Zoellick described the government’s Conditional Cash Transfer (CCT) program as a prudent safety net for poor families, especially in these tough economic times.
“…in these globally uncertain and risky times, the relatively new conditional cash transfer program here in the Philippines offers a vital safety net to the most vulnerable people,” Zoellick said in a briefing last Thursday.
CCT is a program under which governments provide subsidies to poor households, subject to certain conditions.
In the case of the Philippines, the CCT program requires recipient households to send children to public schools and mothers to regularly visit public health centers.
For 2011, the Aquino administration allocated P21 billion for the CCT to cover about 2.2 million poor Filipino households.
Over the short to medium term, the administration intends to spend much more on the program to increase the coverage to at least 4 million families.
Zoellick said the Aquino administration’s policy on transparency and good governance is vital in the efforts to expand the CCT program, as it will help ensure that the money goes where it should.
Under the CCT program in the Philippines, each household receives a P500 monthly allowance to subsidize its basic food needs plus P300 for every child that goes to school. A maximum of three children can get the allowance.
The World Bank has provided loans to help the Philippine government bankroll its CCT program.
Zoellick said the developmental institution would continue to back the program, which he said was one of the best ways to spread the benefits of economic growth.
Making families send children to public school as a condition to get the cash benefit is believed to be a good strategy to ensure education of school-age children and aid in the country’s long-term economic development.
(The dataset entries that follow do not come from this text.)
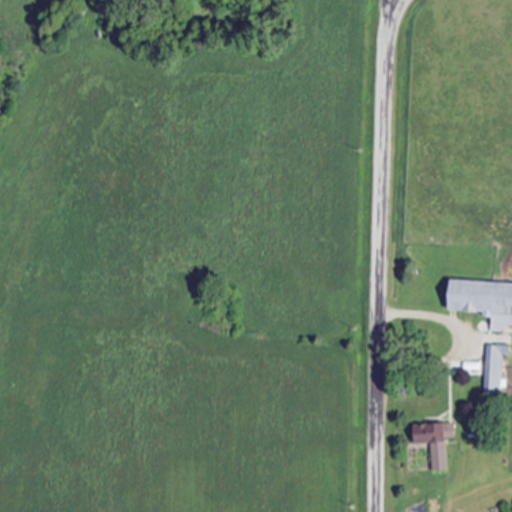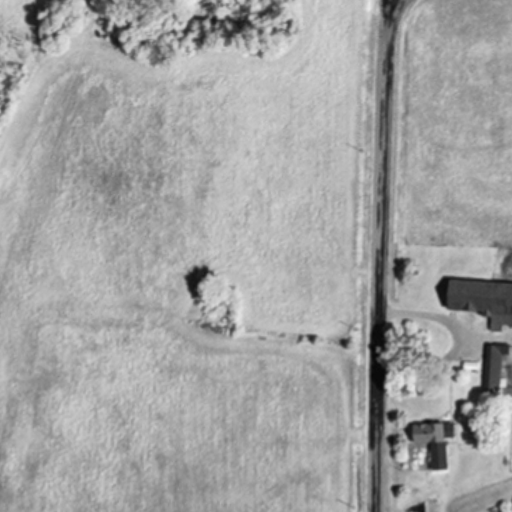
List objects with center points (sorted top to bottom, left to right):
road: (380, 255)
building: (481, 300)
road: (465, 340)
building: (494, 370)
building: (432, 441)
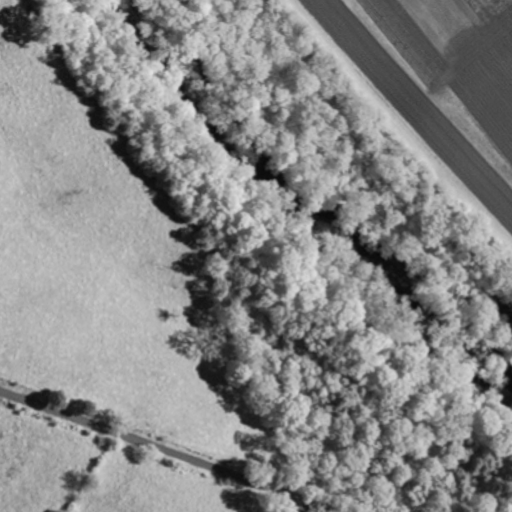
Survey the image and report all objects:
river: (296, 200)
road: (165, 450)
road: (293, 504)
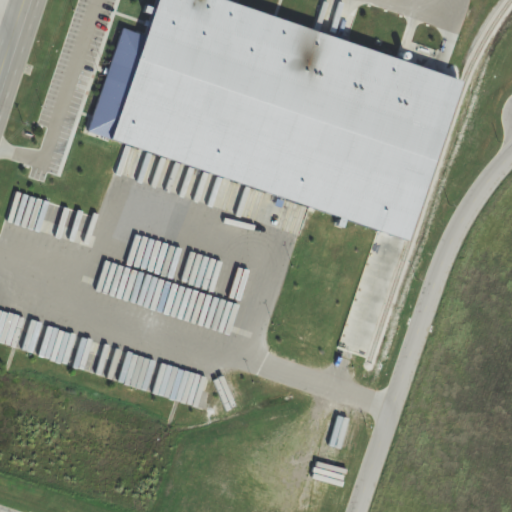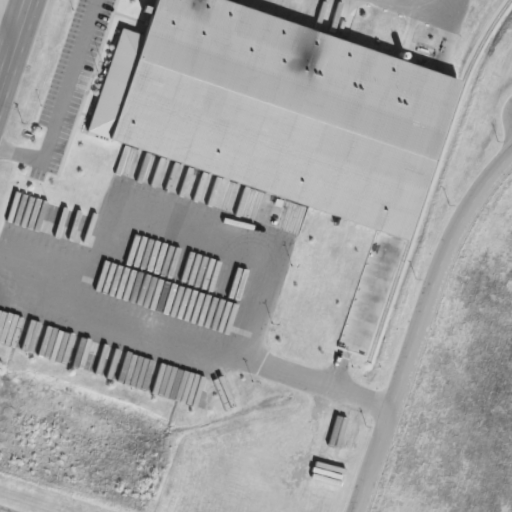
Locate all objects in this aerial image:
road: (418, 9)
road: (12, 37)
road: (62, 101)
building: (268, 111)
railway: (440, 149)
road: (182, 269)
road: (418, 322)
road: (189, 343)
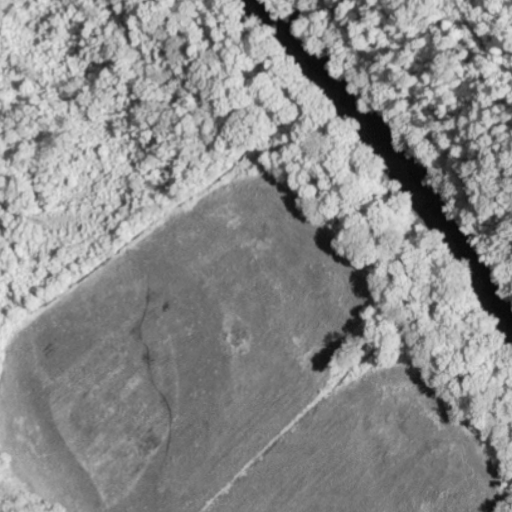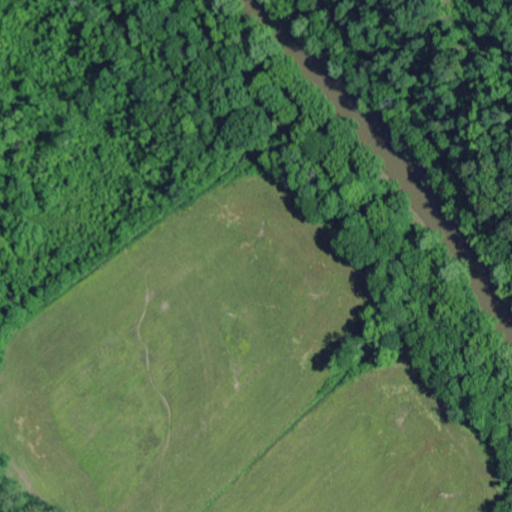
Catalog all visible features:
river: (396, 155)
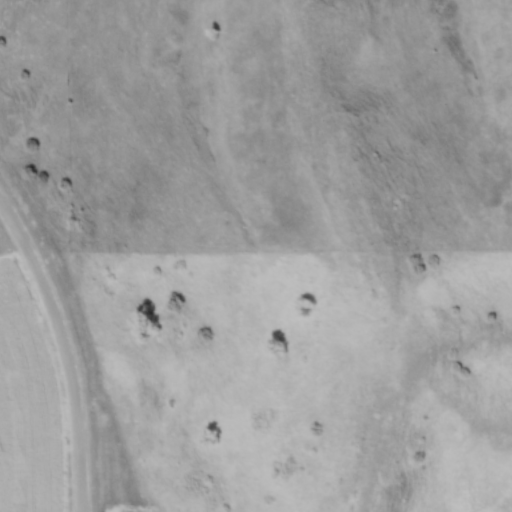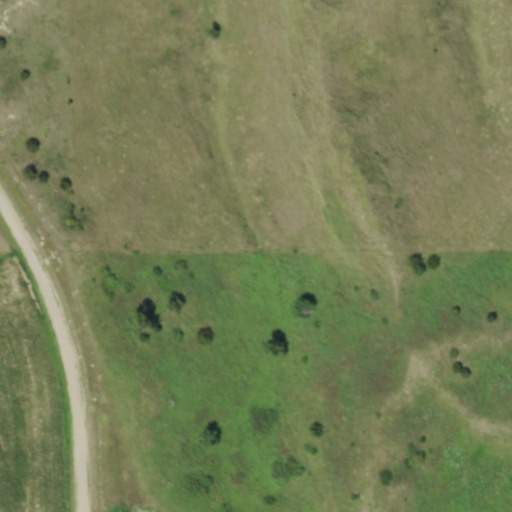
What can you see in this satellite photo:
road: (42, 268)
road: (83, 430)
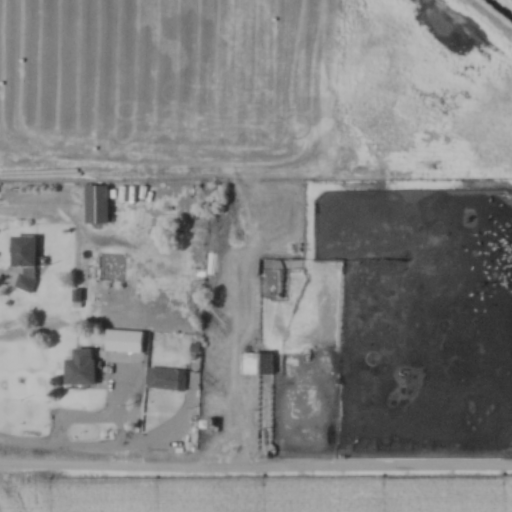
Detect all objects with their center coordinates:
crop: (167, 73)
building: (100, 199)
building: (96, 205)
building: (28, 249)
building: (24, 261)
building: (128, 337)
building: (124, 341)
building: (256, 363)
building: (80, 368)
building: (166, 379)
road: (87, 417)
crop: (270, 495)
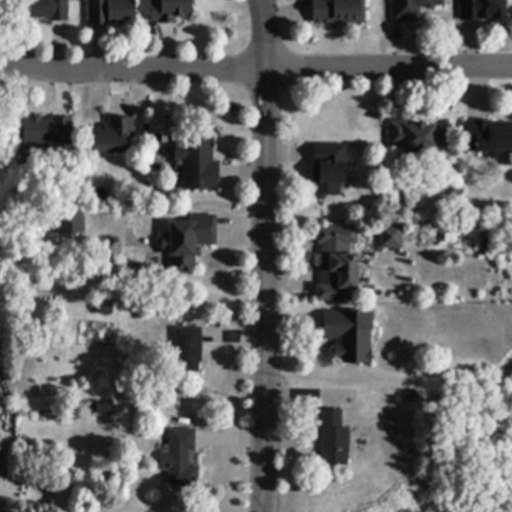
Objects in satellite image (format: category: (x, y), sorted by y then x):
building: (411, 8)
building: (44, 9)
building: (413, 9)
building: (481, 9)
building: (48, 10)
building: (168, 10)
building: (483, 10)
building: (110, 11)
building: (171, 11)
building: (111, 12)
building: (340, 12)
road: (255, 68)
building: (46, 129)
building: (47, 130)
building: (112, 135)
building: (114, 136)
building: (415, 136)
building: (488, 136)
building: (417, 138)
building: (489, 138)
building: (195, 161)
building: (199, 164)
building: (327, 168)
building: (330, 170)
building: (65, 222)
building: (70, 223)
building: (390, 237)
building: (188, 238)
building: (392, 238)
building: (190, 240)
road: (263, 256)
building: (336, 263)
building: (337, 264)
building: (106, 310)
building: (348, 334)
building: (350, 336)
building: (187, 348)
building: (188, 350)
building: (105, 408)
building: (334, 438)
building: (335, 440)
building: (179, 457)
building: (180, 459)
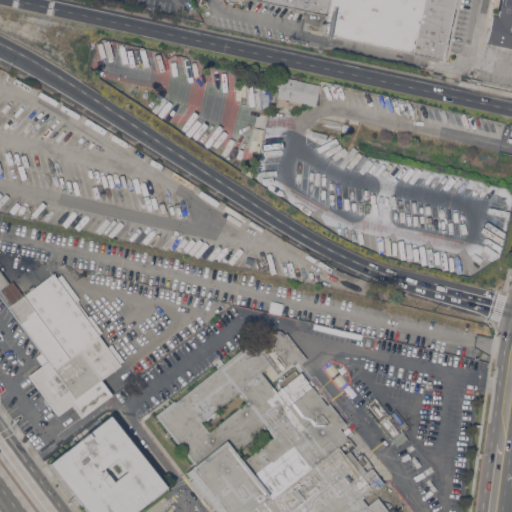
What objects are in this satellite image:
building: (306, 4)
building: (375, 21)
building: (384, 22)
building: (501, 26)
building: (502, 26)
building: (436, 28)
parking lot: (476, 46)
road: (368, 47)
road: (262, 55)
road: (491, 63)
building: (296, 90)
building: (298, 90)
road: (305, 116)
road: (138, 172)
road: (209, 176)
road: (362, 181)
road: (25, 273)
road: (238, 288)
railway: (256, 290)
road: (143, 299)
road: (470, 299)
parking lot: (168, 308)
road: (129, 321)
road: (280, 321)
building: (63, 343)
building: (61, 345)
road: (494, 348)
road: (23, 352)
parking lot: (194, 356)
road: (182, 367)
road: (450, 372)
road: (24, 402)
road: (508, 402)
road: (11, 405)
parking lot: (398, 410)
road: (369, 428)
road: (74, 432)
road: (502, 435)
building: (266, 439)
building: (265, 440)
road: (159, 458)
road: (498, 464)
road: (32, 467)
building: (106, 471)
building: (106, 471)
road: (9, 498)
road: (493, 498)
parking lot: (178, 501)
road: (182, 503)
road: (6, 507)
About 40 other World Bank member-countries implement a conditional subsidy program for the poor.
The CCT program in the Philippines started toward the end of former President Gloria Macapagal-Arroyo’s term in 2010.
The Aquino administration decided to expand the program this year and enhance the government’s social services.
“President Aquino has said that good governance is good economics. I think that good governance is vital if the Philippines and other countries want to step on the pedal and accelerate growth to benefit all,” Zoellick said.
The president of the World Bank Group visited the Philippines to learn about the Aquino administration’s anti-corruption programs, which Aquino highlighted in his speech during the recent annual meetings of member-countries of the International Monetary Fund and the World Bank in Washington, D.C.